JSLinux Now Supports x86_64

Use cases and applications

  • Used for teaching Linux shell and development in classrooms that only have Windows PCs; also for technical interviews.
  • Convenient for quick experiments with compilers or “weird” code, without installing local toolchains or spinning up full VMs.
  • Acts as a zero-install build environment or C/C++ teaching platform delivered via a browser.
  • Enables web-based demos of hobby OSes or legacy applications that would otherwise be hard to run, and could underpin browser-accessible software archives.
  • Some envision it as a “digital sand mandala”: an impressive technical art project whose value is exploratory rather than strictly practical.

Networking and sandboxing

  • The VM has internet access via a websocket VPN with bandwidth and connection limits; users note you can run tools like ssh and nmap, raising questions about abuse and port 25 access.
  • Seen as a cheap, contained environment for testing networked software.
  • Discussed as a potential sandbox for “agentic” workloads, with debate over whether niche emulators are safer than hardened VMs.
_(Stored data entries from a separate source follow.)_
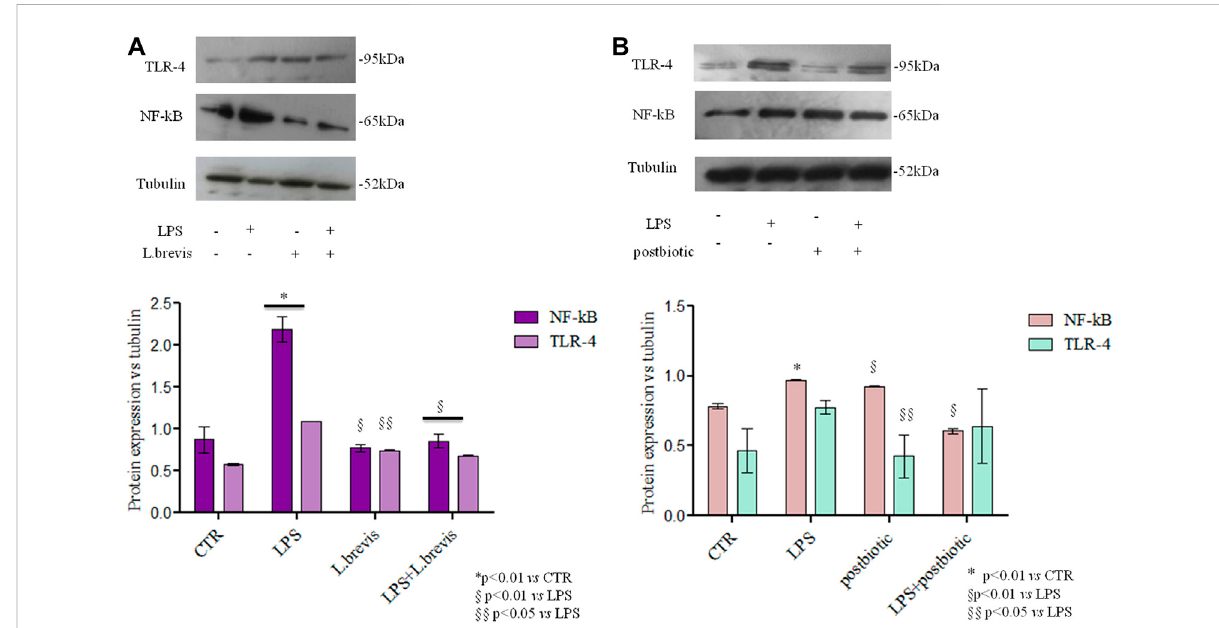
FIGURE 7 TLR-4 and NF-kB protein expression analyzed by western blotting in differentiated Caco-2 cells treated with (A) Cells insulted with LPS were treated with L.brevis (B) Cells insultedwith LPS weretreated with postbiotics secreted by L. brevis (and partially puri fi edas described inthe text). The intensityofthebandswasnormalizedinrespecttotubulininthedensitometryreportedasaverageandSD.Studentt-testwasusedfortheevaluation of statistical differences and indicated as * p < 0.01 vs. CTR, § p < 0.01 vs. LPS and §§ p < 0.05 vs.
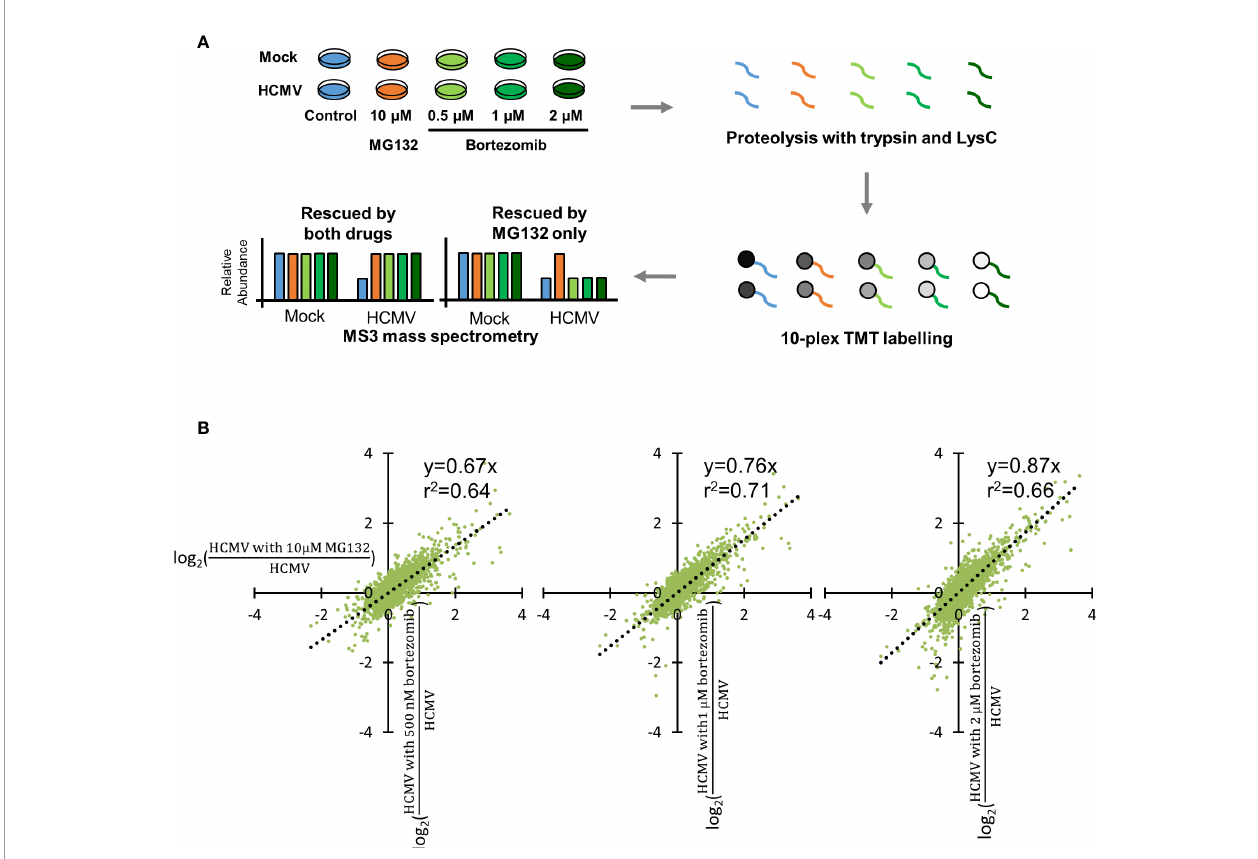
FIGURE 1 | Optimization of bortezomib concentration by comparison with 10 µM MG132. (A) Schematic of the experimental work fl ow. HFFF-TERT cells were infected with Merlin strain HCMV (MOI 5) or mock infected and simultaneously treated with 10 µM MG132, 500 nM, 1 µM, or 2 µM bortezomib. Samples were harvested at 12 hpi to maximize the ability to study very early infection as we previously described (Nightingale et al., 2018). Whole cell lysates were digested into peptides, which were labelled with TMT reagents followed by MS3 mass spectrometry. (B) Comparison of 10 µM MG132 with 500 nM, 1 µM, or 2 µM bortezomib during HCMV infection. Each dot represents a protein quanti fi ed in the experiment. The x-axis shows the fold change of protein abundance +/- 10 µM MG132 during HCMV infection. The y-axis shows the fold change of protein abundance +/- 500 nM, 1 µM, or 2 µM bortezomib during HCMV infection. The equations and correlation coef fi cients of the linear trend lines are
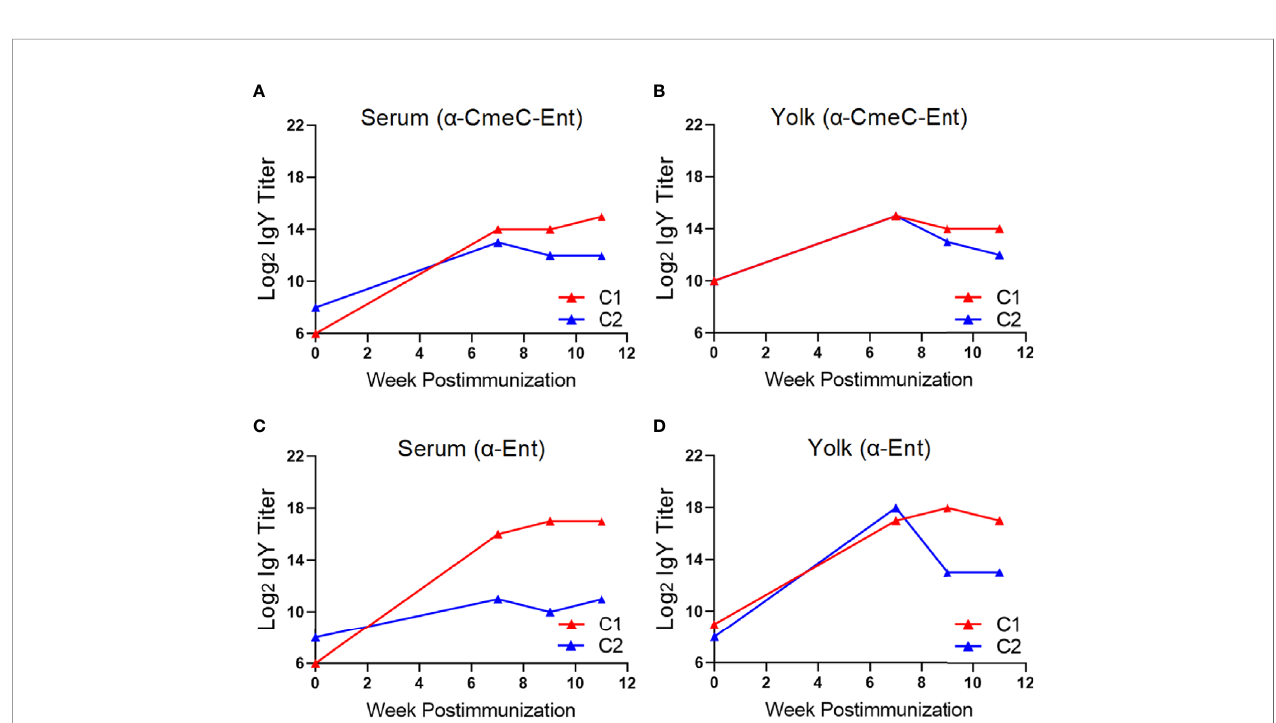
FIGURE 4 | Immune response of Rhode Island Red layers upon subcutaneous immunization with the CmeC-Ent conjugate (Trial #2). (A) Serum IgY titer against the CmeC-Ent conjugate. (B) Egg yolk IgY titer against the CmeC-Ent conjugate. (C) Serum IgY titer against Ent molecule. (D) Egg yolk IgY titer against Ent molecule. Each point represents mean IgY titer from duplicate measurements within single chicken. C1 and C2 denote the two individual chickens immunized with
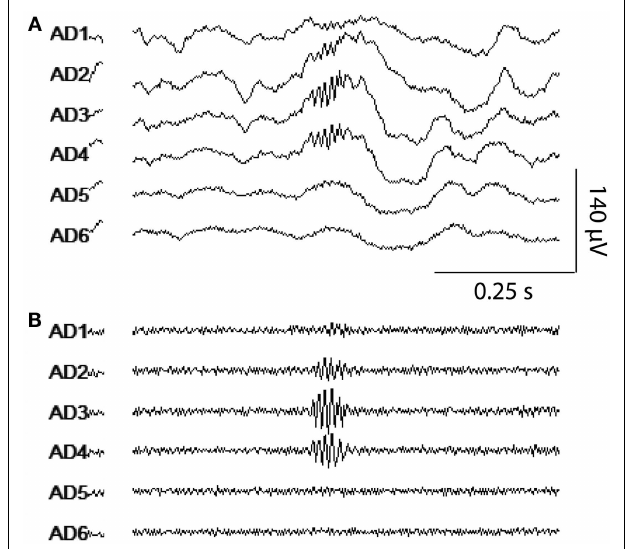
FIGURE 2 | HFO visualization using the clinical viewer . A representative example of an HFO detected in multiple macro-contacts simultaneously is shown. Six adjacent macro-contacts from one amygdalar depth electrode were displayed using the clinical viewer software with wide-band [ (A) ; 5Hz high pass, 60Hz notch] and HFO-band settings [ (B) ; 80Hz high pass, 60Hz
Critics argue obscurity is a weak and shrinking security moat.

Open source status and alternatives

  • The x86_64 emulation source and build config are not provided; some find this disappointing and suggest it should be clearly documented.
  • Alternatives mentioned include v86 (fully open but currently 32‑bit only), container2wasm (x86_64 via Bochs fork, but more limited UI), linux-wasm, WebVM, BrowserPod, Apptron, and web-based devcontainer setups.

Performance and architecture

  • Benchmarks show RISC‑V guests running significantly faster than x86 and x86_64 in this environment; participants attribute this mainly to easier emulation, though some question how general that conclusion is and note differing GCC versions.
  • Browser-based x86 emulation is widely acknowledged as much slower than native (tens of times or worse for some workloads), but still considered impressively usable for moderate tasks.

AI/agents and browser Linux

  • A substantial subthread discusses running coding agents against a full Linux environment inside the browser via WASM.
  • Proponents argue Bash plus a filesystem is the single most powerful “tool” for LLM-based agents; they prefer bundling a small Linux/WASM image over reimplementing Unix tools in JavaScript/TypeScript.
  • Others call this overengineered and inefficient, suggesting local containers or cloud VMs are simpler and faster, and expressing broader fatigue or skepticism about LLM-centric use cases.

Miscellaneous

  • Some celebrate the availability of classic systems (e.g., Windows 2000) and lament modern UI design.
  • TempleOS was successfully ported to the x86_64 JSLinux backend.
  • There is curiosity about whether JSLinux uses pure interpretation or JIT, and speculation about extending similar techniques to other systems (e.g., Android).